───── Records for this exercise
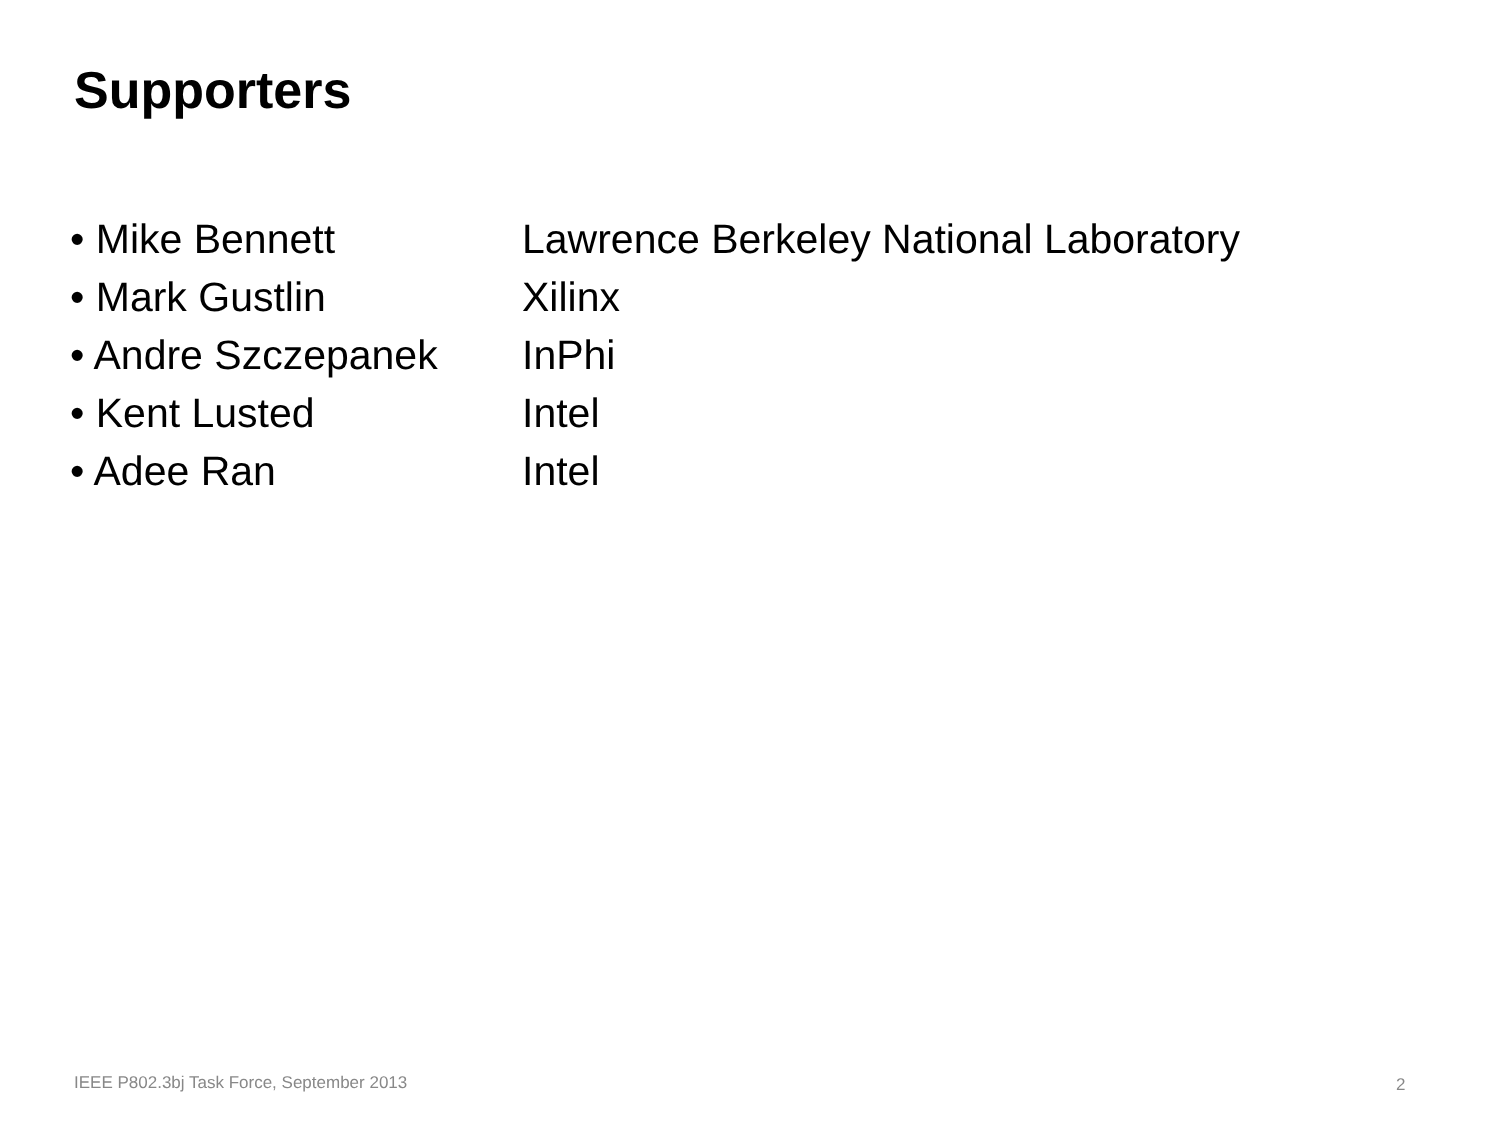Supporters
| • Mike Bennett | Lawrence Berkeley National Laboratory |
| • Mark Gustlin | Xilinx |
| • Andre Szczepanek | InPhi |
| • Kent Lusted | Intel |
| • Adee Ran | Intel |
IEEE P802.3bj Task Force, September 2013
2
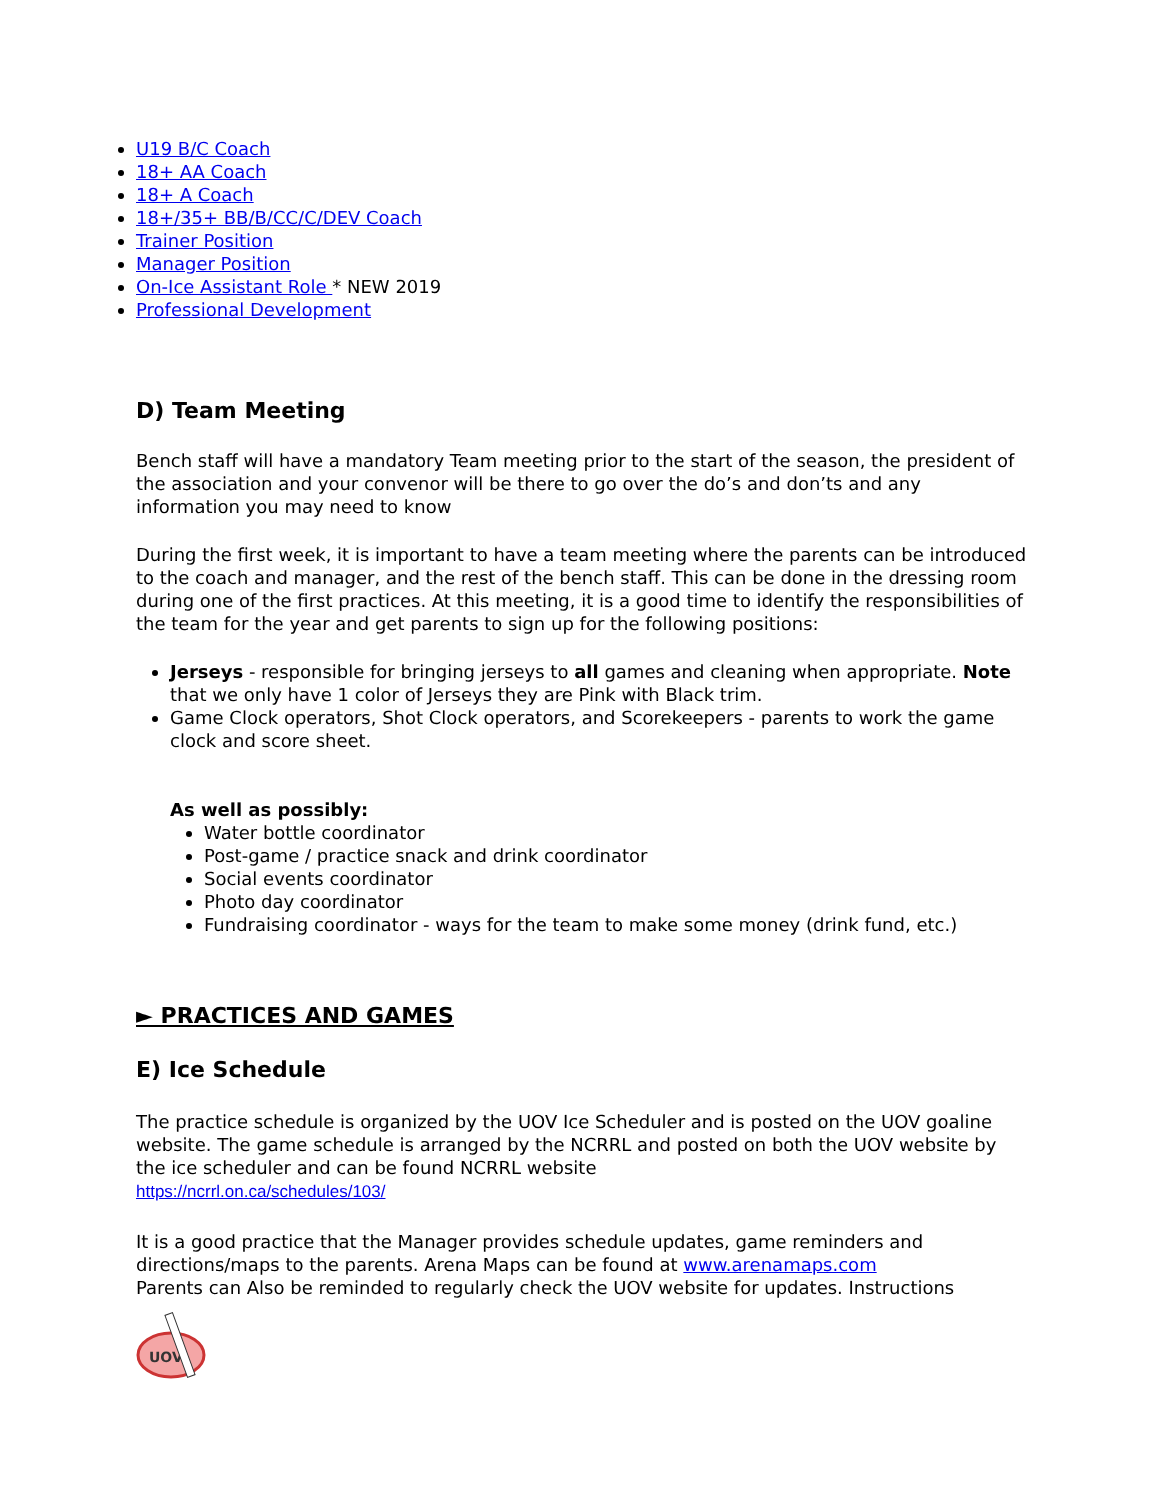U19 B/C Coach
18+ AA Coach
18+ A Coach
18+/35+ BB/B/CC/C/DEV Coach
Trainer Position
Manager Position
On-Ice Assistant Role * NEW 2019
Professional Development
D) Team Meeting
Bench staff will have a mandatory Team meeting prior to the start of the season, the president of the association and your convenor will be there to go over the do’s and don’ts and any information you may need to know
During the first week, it is important to have a team meeting where the parents can be introduced to the coach and manager, and the rest of the bench staff. This can be done in the dressing room during one of the first practices. At this meeting, it is a good time to identify the responsibilities of the team for the year and get parents to sign up for the following positions:
Jerseys - responsible for bringing jerseys to all games and cleaning when appropriate. Note that we only have 1 color of Jerseys they are Pink with Black trim.
Game Clock operators, Shot Clock operators, and Scorekeepers - parents to work the game clock and score sheet.
As well as possibly:
Water bottle coordinator
Post-game / practice snack and drink coordinator
Social events coordinator
Photo day coordinator
Fundraising coordinator - ways for the team to make some money (drink fund, etc.)
► PRACTICES AND GAMES
E) Ice Schedule
The practice schedule is organized by the UOV Ice Scheduler and is posted on the UOV goaline website. The game schedule is arranged by the NCRRL and posted on both the UOV website by the ice scheduler and can be found NCRRL website
https://ncrrl.on.ca/schedules/103/
It is a good practice that the Manager provides schedule updates, game reminders and directions/maps to the parents. Arena Maps can be found at www.arenamaps.com
Parents can Also be reminded to regularly check the UOV website for updates. Instructions
UOV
──────────
**Brief**
Leave out the pictures and retype every line above exactly.

**Exercise solution**
Supporters
| • Mike Bennett | Lawrence Berkeley National Laboratory |
| • Mark Gustlin | Xilinx |
| • Andre Szczepanek | InPhi |
| • Kent Lusted | Intel |
| • Adee Ran | Intel |
IEEE P802.3bj Task Force, September 2013
2
U19 B/C Coach
18+ AA Coach
18+ A Coach
18+/35+ BB/B/CC/C/DEV Coach
Trainer Position
Manager Position
On-Ice Assistant Role * NEW 2019
Professional Development
D) Team Meeting
Bench staff will have a mandatory Team meeting prior to the start of the season, the president of the association and your convenor will be there to go over the do’s and don’ts and any information you may need to know
During the first week, it is important to have a team meeting where the parents can be introduced to the coach and manager, and the rest of the bench staff. This can be done in the dressing room during one of the first practices. At this meeting, it is a good time to identify the responsibilities of the team for the year and get parents to sign up for the following positions:
Jerseys - responsible for bringing jerseys to all games and cleaning when appropriate. Note that we only have 1 color of Jerseys they are Pink with Black trim.
Game Clock operators, Shot Clock operators, and Scorekeepers - parents to work the game clock and score sheet.
As well as possibly:
Water bottle coordinator
Post-game / practice snack and drink coordinator
Social events coordinator
Photo day coordinator
Fundraising coordinator - ways for the team to make some money (drink fund, etc.)
► PRACTICES AND GAMES
E) Ice Schedule
The practice schedule is organized by the UOV Ice Scheduler and is posted on the UOV goaline website. The game schedule is arranged by the NCRRL and posted on both the UOV website by the ice scheduler and can be found NCRRL website
https://ncrrl.on.ca/schedules/103/
It is a good practice that the Manager provides schedule updates, game reminders and directions/maps to the parents. Arena Maps can be found at www.arenamaps.com
Parents can Also be reminded to regularly check the UOV website for updates. Instructions
UOV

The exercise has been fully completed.